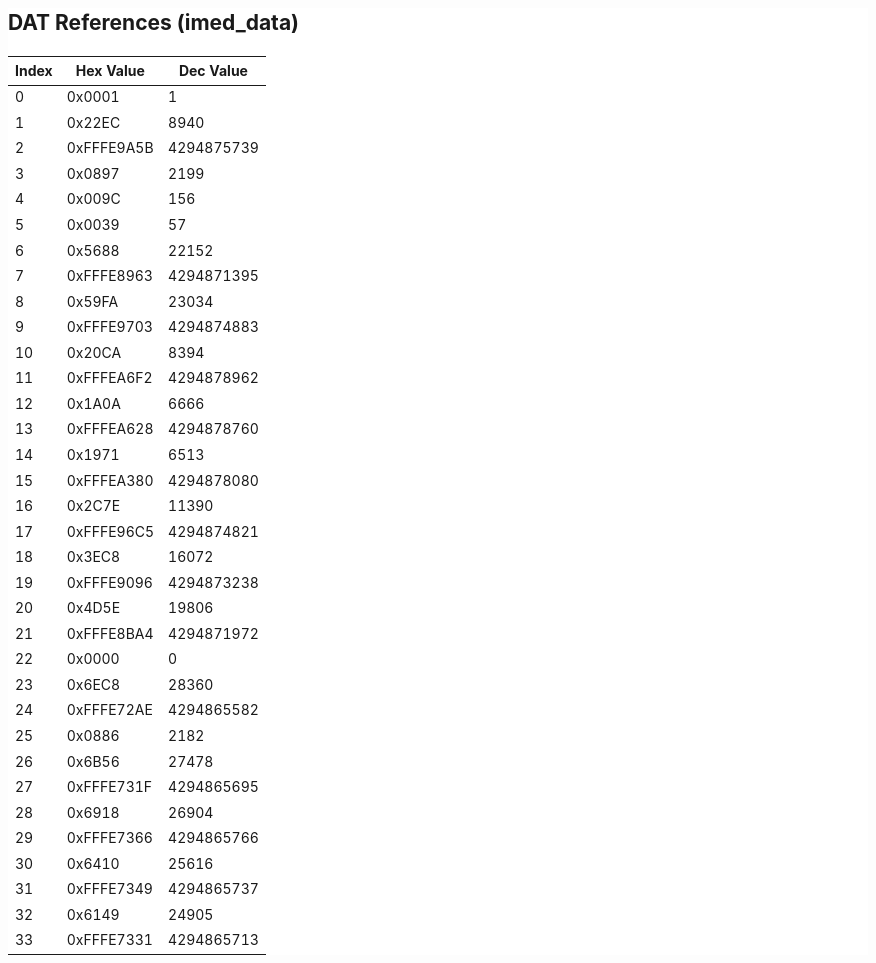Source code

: ## DAT References (imed_data)

|   Index | Hex Value   |   Dec Value |
|---------|-------------|-------------|
|       0 | 0x0001      |           1 |
|       1 | 0x22EC      |        8940 |
|       2 | 0xFFFE9A5B  |  4294875739 |
|       3 | 0x0897      |        2199 |
|       4 | 0x009C      |         156 |
|       5 | 0x0039      |          57 |
|       6 | 0x5688      |       22152 |
|       7 | 0xFFFE8963  |  4294871395 |
|       8 | 0x59FA      |       23034 |
|       9 | 0xFFFE9703  |  4294874883 |
|      10 | 0x20CA      |        8394 |
|      11 | 0xFFFEA6F2  |  4294878962 |
|      12 | 0x1A0A      |        6666 |
|      13 | 0xFFFEA628  |  4294878760 |
|      14 | 0x1971      |        6513 |
|      15 | 0xFFFEA380  |  4294878080 |
|      16 | 0x2C7E      |       11390 |
|      17 | 0xFFFE96C5  |  4294874821 |
|      18 | 0x3EC8      |       16072 |
|      19 | 0xFFFE9096  |  4294873238 |
|      20 | 0x4D5E      |       19806 |
|      21 | 0xFFFE8BA4  |  4294871972 |
|      22 | 0x0000      |           0 |
|      23 | 0x6EC8      |       28360 |
|      24 | 0xFFFE72AE  |  4294865582 |
|      25 | 0x0886      |        2182 |
|      26 | 0x6B56      |       27478 |
|      27 | 0xFFFE731F  |  4294865695 |
|      28 | 0x6918      |       26904 |
|      29 | 0xFFFE7366  |  4294865766 |
|      30 | 0x6410      |       25616 |
|      31 | 0xFFFE7349  |  4294865737 |
|      32 | 0x6149      |       24905 |
|      33 | 0xFFFE7331  |  4294865713 |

== Task requirements ==
Starting from the line with "25 | 0x0886", write out every remaining line of the data above exactly, the final line included, and nothing before it.

== Answer to the exercise ==
|      25 | 0x0886      |        2182 |
|      26 | 0x6B56      |       27478 |
|      27 | 0xFFFE731F  |  4294865695 |
|      28 | 0x6918      |       26904 |
|      29 | 0xFFFE7366  |  4294865766 |
|      30 | 0x6410      |       25616 |
|      31 | 0xFFFE7349  |  4294865737 |
|      32 | 0x6149      |       24905 |
|      33 | 0xFFFE7331  |  4294865713 |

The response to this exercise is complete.